Before a feature gets built, the people working on it need to understand not just what it does, but why it exists, who it's for, and how it fits into the competitive landscape.
A mini market requirements document gives you a lightweight but comprehensive way to capture all of that in one place, without the overhead of a full market requirements document. This template helps you move faster while making sure your team has the context they need to build the right thing.
What is a mini market requirements document?
This template is a streamlined version of a market requirements document, designed to define the key details of a feature before development begins. It covers:
- Feature overview: Name, target release date, short description, and whether the feature is internal or customer-facing.
- Business context: What the feature means for sales and for existing customers.
- Objective: Why the feature is being built, who it's for (including buyer personas), and what problems it solves.
- Feature description: A detailed breakdown of each feature component and its benefits.
- Core components: How the feature will work in practice, supported by architectural diagrams or user flow demos if available.

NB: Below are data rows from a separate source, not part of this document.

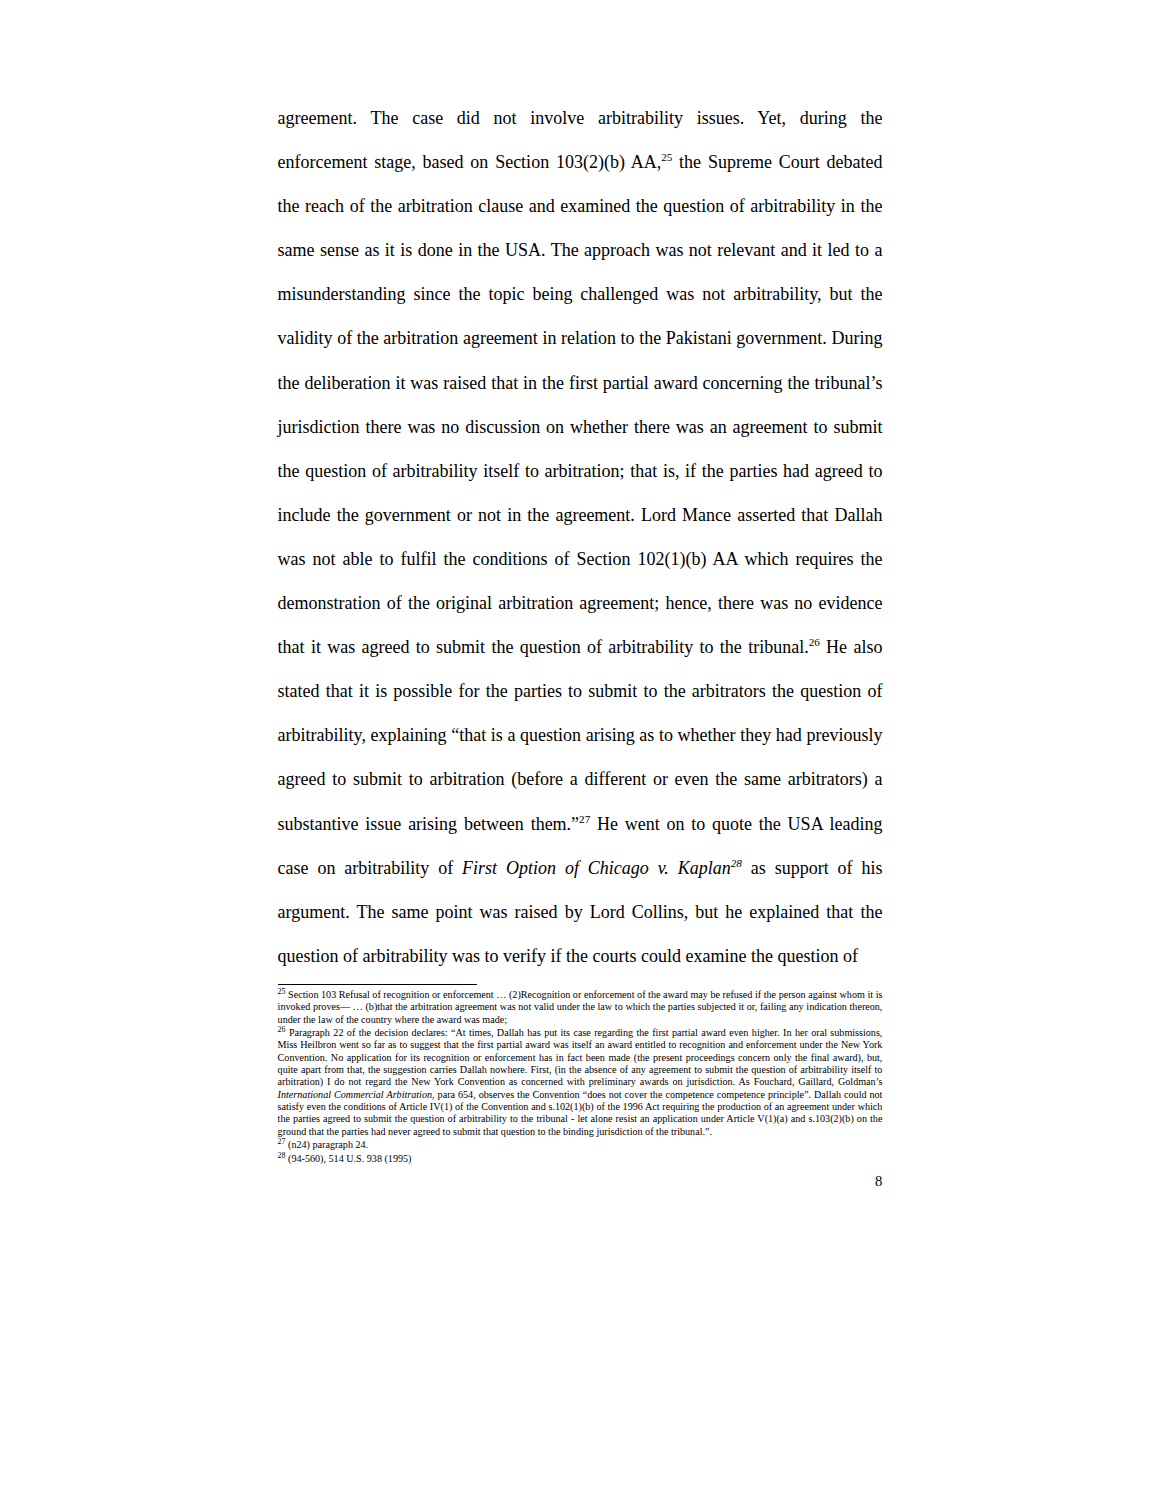agreement. The case did not involve arbitrability issues. Yet, during the enforcement stage, based on Section 103(2)(b) AA,25 the Supreme Court debated the reach of the arbitration clause and examined the question of arbitrability in the same sense as it is done in the USA. The approach was not relevant and it led to a misunderstanding since the topic being challenged was not arbitrability, but the validity of the arbitration agreement in relation to the Pakistani government. During the deliberation it was raised that in the first partial award concerning the tribunal’s jurisdiction there was no discussion on whether there was an agreement to submit the question of arbitrability itself to arbitration; that is, if the parties had agreed to include the government or not in the agreement. Lord Mance asserted that Dallah was not able to fulfil the conditions of Section 102(1)(b) AA which requires the demonstration of the original arbitration agreement; hence, there was no evidence that it was agreed to submit the question of arbitrability to the tribunal.26 He also stated that it is possible for the parties to submit to the arbitrators the question of arbitrability, explaining “that is a question arising as to whether they had previously agreed to submit to arbitration (before a different or even the same arbitrators) a substantive issue arising between them.”27 He went on to quote the USA leading case on arbitrability of First Option of Chicago v. Kaplan28 as support of his argument. The same point was raised by Lord Collins, but he explained that the question of arbitrability was to verify if the courts could examine the question of
25 Section 103 Refusal of recognition or enforcement … (2)Recognition or enforcement of the award may be refused if the person against whom it is invoked proves— … (b)that the arbitration agreement was not valid under the law to which the parties subjected it or, failing any indication thereon, under the law of the country where the award was made;
26 Paragraph 22 of the decision declares: “At times, Dallah has put its case regarding the first partial award even higher. In her oral submissions, Miss Heilbron went so far as to suggest that the first partial award was itself an award entitled to recognition and enforcement under the New York Convention. No application for its recognition or enforcement has in fact been made (the present proceedings concern only the final award), but, quite apart from that, the suggestion carries Dallah nowhere. First, (in the absence of any agreement to submit the question of arbitrability itself to arbitration) I do not regard the New York Convention as concerned with preliminary awards on jurisdiction. As Fouchard, Gaillard, Goldman’s International Commercial Arbitration, para 654, observes the Convention “does not cover the competence competence principle”. Dallah could not satisfy even the conditions of Article IV(1) of the Convention and s.102(1)(b) of the 1996 Act requiring the production of an agreement under which the parties agreed to submit the question of arbitrability to the tribunal - let alone resist an application under Article V(1)(a) and s.103(2)(b) on the ground that the parties had never agreed to submit that question to the binding jurisdiction of the tribunal.”.
27 (n24) paragraph 24.
28 (94-560), 514 U.S. 938 (1995)
8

- Competitive landscape: A side-by-side view of competitor strengths and weaknesses to inform positioning.
Who is it for?
This template is for product managers and product leaders who need a quick but thorough way to document feature requirements and share them across teams. It's particularly useful when you want to give engineering, design, sales, and customer success a shared reference point without investing the time a full market requirements document would take.
How to use the template
Start by filling in the feature overview and business context sections; these give stakeholders an immediate sense of what's being built and why it matters commercially. Then move to the objective section to articulate the problem you're solving and the audience you're solving it for.
Work through the feature description to document each component and its benefits, add core components and any supporting diagrams or user flows you have, and finish with the competitive landscape to round out the picture.
The template is designed to be completed iteratively, so don't worry about having everything finalized before you start.